**TEXT PROVIDED**.
*****
Tanker operations during laden voyage

Tanker operations during laden voyage
Tanker operations during laden voyage

The daily operation of oil tankers involved many hazards. There are many check items that should be complied with to ensure a safe working atmosphere. The Chief Officer shall manage cargo oil and carry out related operations.

Water And Cargo Oil Measurement

As following the Charterer’s instructions, measure water contained in the cargo and the quantity of cargo oil in each tank during voyage in calm waters.

Every day, during the loaded passage, the Levels (Ullage) and Temperatures (in case of heated cargo) of cargo shall be measured and recorded. Any unexpected change in such levels shall be reported. This check is to monitor for any increase or decrease and inflow of oil into other tanks due to valve leakage.

Vapor Control

When evolution of cargo vapors is significant in case of gassy / volatile cargoes, confirm complete maintaining of closure of openings. and normal operation of breather valves, and spray water over the deck for cooling as required to prevent vapor loss.

Topping Up Operation : On the contrary, when the pressure in tanks in negative to such the air, put Inert Gas into tanks to keep a proper internal pressure.

Throughout the loaded passage, until the discharge port, keep continuous record monitoring of the fixed IGS pressure recorder, in addition to wheel house record book. This record book can provide some pressure control and behavior estimation for further management of the cargo vapor control. Ambient atmospheric temperature and sea water temperature variations can differ.

Cargo Oil Heating

Heat tanks properly according to the Charterer’s instructions, if any.

The Chief Officer is responsible for monitoring the temperatures and will liaise with the Chief Engineer for the operation of the cargo heating system.

The Chief Engineer is responsible for the correct operation and adjustment / maintenance of the cargo heating system. The boiler cascade tank shall be monitored regularly and alarms where fitted should be in good operational condition.

Chief Engineer also should consider extra Fuel Consumption for heating cargo.

Cargo heating Plan

1). Prepare a suitable heating plan & maintain/monitor heating record.

2). Consider the following factors when preparing the heating plan :

Adjacent Cargo / Ballast tank temperatures and condition (loaded/empty).

Ambient air temperature, sea condition & spray on deck, causing cooling effect on heated cargoes.

(3). Condition & technical limitations of steam coils / lines with respect to :

Steam trap blockages.

Limitation of machinery & equipment design.

Selection of first discharging tanks.

(4). Adjustment of steam valves based on daily cargo tank temperature record.

(5). Steam Main Line Pressure and the number / degree of opening of steam valve to cargo tanks (recorded in “Heating Record”).

(6) Additionally when high cargo temperatures are to be attained:

i. Design & structural limitations and capability of cargo steam heating system.

ii. In case of vapor segregation, rapid rise in temperature could lead to high I.G/vapor pressure build up inside tanks (Limitation – IN PORT).

Inform the company / operator promptly in case of such temperature discrepancy.
*****
**DATA PROVIDED**.
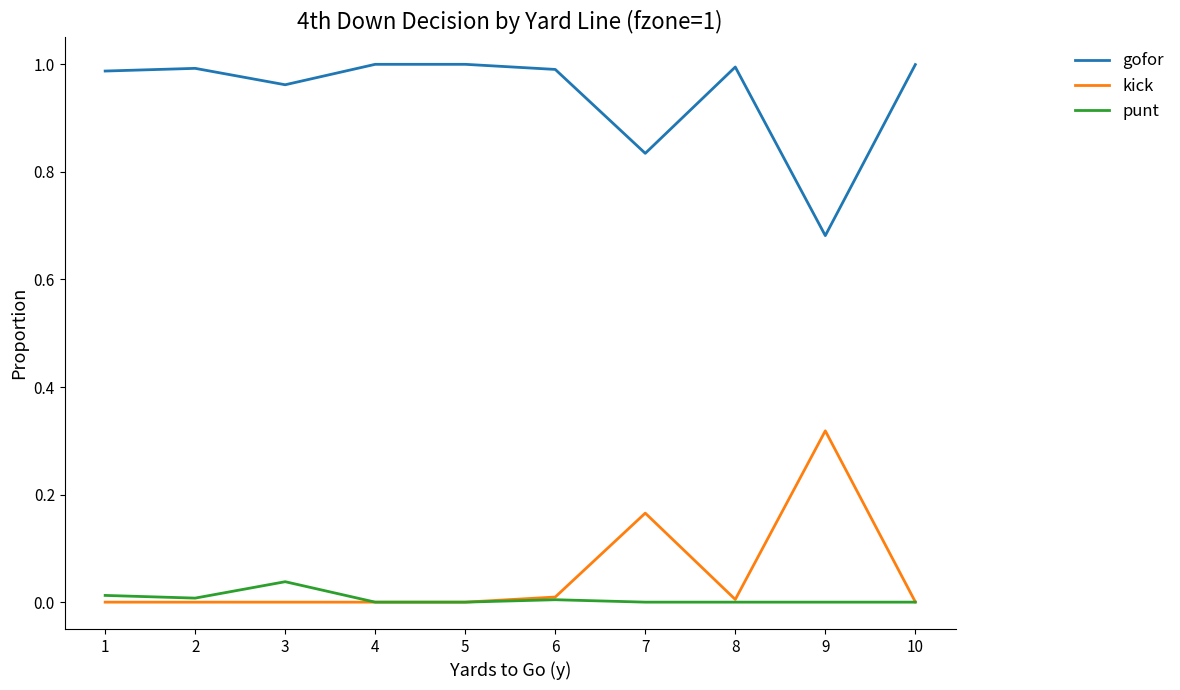

Is the value of gofor at 9 greater than the value of punt at 5?

Yes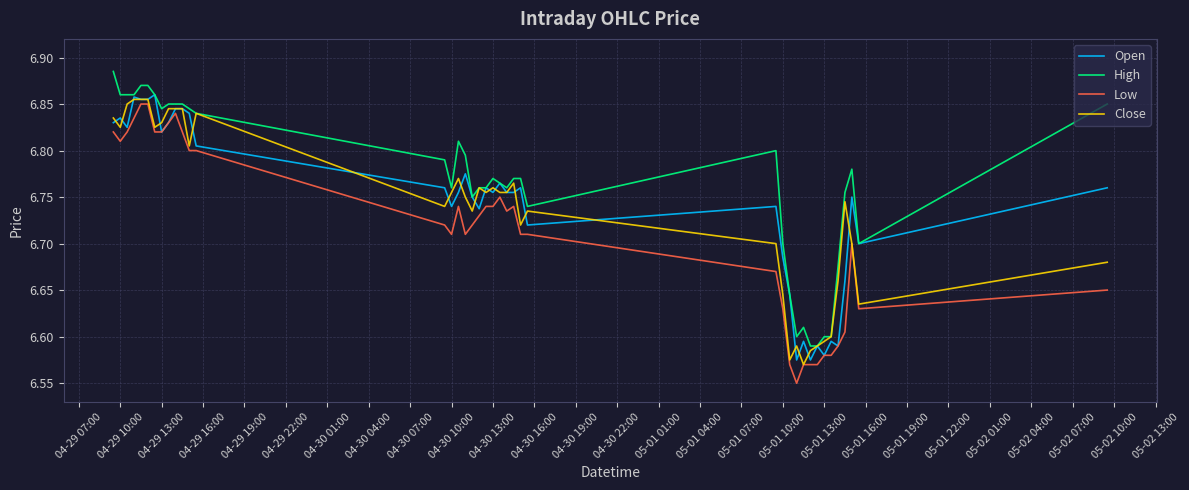

Which series has the largest total across all categories?

High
*****
**JOB**.
Please translate this sentence from the tanker operations text into Spanish: "The Chief Officer is responsible for monitoring the temperatures and will liaise with the Chief Engineer for the operation of the cargo heating system."

**RESULT OF THIS TASK**.
El Primer Oficial es responsable de supervisar las temperaturas y se coordinará con el Jefe de Máquinas para el funcionamiento del sistema de calentamiento de la carga.